### WORK REQUIRED
Write out every entry precisely as given, leaving the pictures out.

### PROVIDED RECORDS
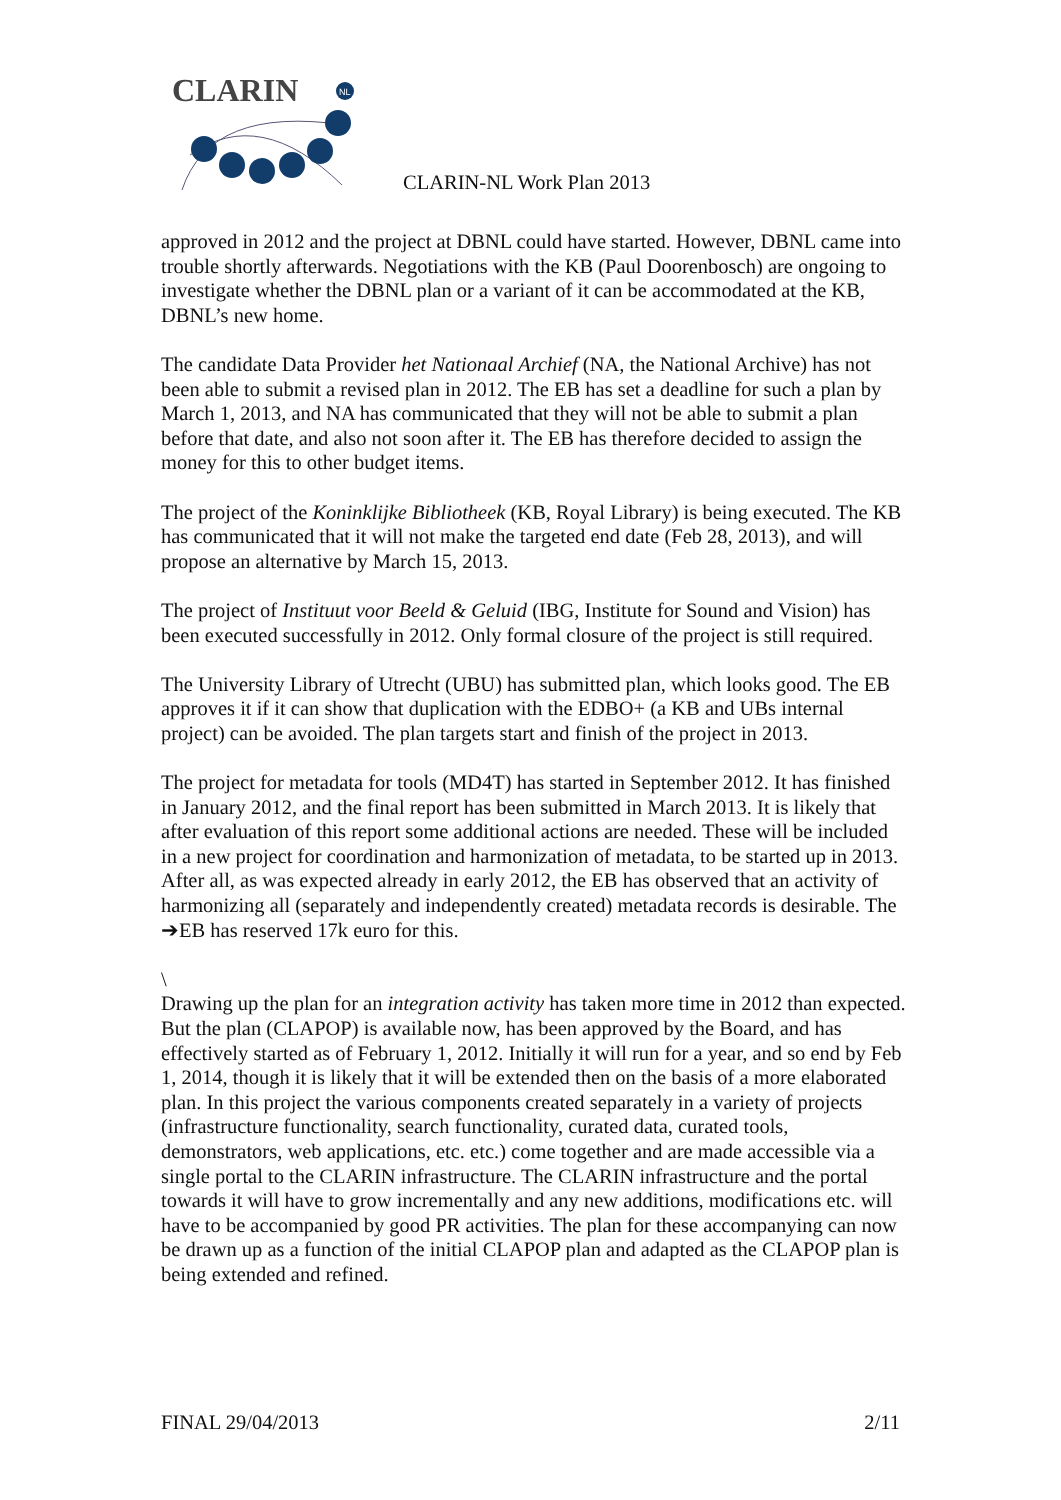CLARIN
NL
CLARIN-NL Work Plan 2013
approved in 2012 and the project at DBNL could have started. However, DBNL came into trouble shortly afterwards. Negotiations with the KB (Paul Doorenbosch) are ongoing to investigate whether the DBNL plan or a variant of it can be accommodated at the KB, DBNL’s new home.
The candidate Data Provider het Nationaal Archief (NA, the National Archive) has not been able to submit a revised plan in 2012. The EB has set a deadline for such a plan by March 1, 2013, and NA has communicated that they will not be able to submit a plan before that date, and also not soon after it. The EB has therefore decided to assign the money for this to other budget items.
The project of the Koninklijke Bibliotheek (KB, Royal Library) is being executed. The KB has communicated that it will not make the targeted end date (Feb 28, 2013), and will propose an alternative by March 15, 2013.
The project of Instituut voor Beeld & Geluid (IBG, Institute for Sound and Vision) has been executed successfully in 2012. Only formal closure of the project is still required.
The University Library of Utrecht (UBU) has submitted plan, which looks good. The EB approves it if it can show that duplication with the EDBO+ (a KB and UBs internal project) can be avoided. The plan targets start and finish of the project in 2013.
The project for metadata for tools (MD4T) has started in September 2012. It has finished in January 2012, and the final report has been submitted in March 2013. It is likely that after evaluation of this report some additional actions are needed. These will be included in a new project for coordination and harmonization of metadata, to be started up in 2013. After all, as was expected already in early 2012, the EB has observed that an activity of harmonizing all (separately and independently created) metadata records is desirable. The ➔EB has reserved 17k euro for this.
\
Drawing up the plan for an integration activity has taken more time in 2012 than expected. But the plan (CLAPOP) is available now, has been approved by the Board, and has effectively started as of February 1, 2012. Initially it will run for a year, and so end by Feb 1, 2014, though it is likely that it will be extended then on the basis of a more elaborated plan. In this project the various components created separately in a variety of projects (infrastructure functionality, search functionality, curated data, curated tools, demonstrators, web applications, etc. etc.) come together and are made accessible via a single portal to the CLARIN infrastructure. The CLARIN infrastructure and the portal towards it will have to grow incrementally and any new additions, modifications etc. will have to be accompanied by good PR activities. The plan for these accompanying can now be drawn up as a function of the initial CLAPOP plan and adapted as the CLAPOP plan is being extended and refined.
FINAL 29/04/2013 2/11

### COMPLETED TASK
CLARIN
NL
CLARIN-NL Work Plan 2013
approved in 2012 and the project at DBNL could have started. However, DBNL came into trouble shortly afterwards. Negotiations with the KB (Paul Doorenbosch) are ongoing to investigate whether the DBNL plan or a variant of it can be accommodated at the KB, DBNL’s new home.
The candidate Data Provider het Nationaal Archief (NA, the National Archive) has not been able to submit a revised plan in 2012. The EB has set a deadline for such a plan by March 1, 2013, and NA has communicated that they will not be able to submit a plan before that date, and also not soon after it. The EB has therefore decided to assign the money for this to other budget items.
The project of the Koninklijke Bibliotheek (KB, Royal Library) is being executed. The KB has communicated that it will not make the targeted end date (Feb 28, 2013), and will propose an alternative by March 15, 2013.
The project of Instituut voor Beeld & Geluid (IBG, Institute for Sound and Vision) has been executed successfully in 2012. Only formal closure of the project is still required.
The University Library of Utrecht (UBU) has submitted plan, which looks good. The EB approves it if it can show that duplication with the EDBO+ (a KB and UBs internal project) can be avoided. The plan targets start and finish of the project in 2013.
The project for metadata for tools (MD4T) has started in September 2012. It has finished in January 2012, and the final report has been submitted in March 2013. It is likely that after evaluation of this report some additional actions are needed. These will be included in a new project for coordination and harmonization of metadata, to be started up in 2013. After all, as was expected already in early 2012, the EB has observed that an activity of harmonizing all (separately and independently created) metadata records is desirable. The ➔EB has reserved 17k euro for this.
\
Drawing up the plan for an integration activity has taken more time in 2012 than expected. But the plan (CLAPOP) is available now, has been approved by the Board, and has effectively started as of February 1, 2012. Initially it will run for a year, and so end by Feb 1, 2014, though it is likely that it will be extended then on the basis of a more elaborated plan. In this project the various components created separately in a variety of projects (infrastructure functionality, search functionality, curated data, curated tools, demonstrators, web applications, etc. etc.) come together and are made accessible via a single portal to the CLARIN infrastructure. The CLARIN infrastructure and the portal towards it will have to grow incrementally and any new additions, modifications etc. will have to be accompanied by good PR activities. The plan for these accompanying can now be drawn up as a function of the initial CLAPOP plan and adapted as the CLAPOP plan is being extended and refined.
FINAL 29/04/2013 2/11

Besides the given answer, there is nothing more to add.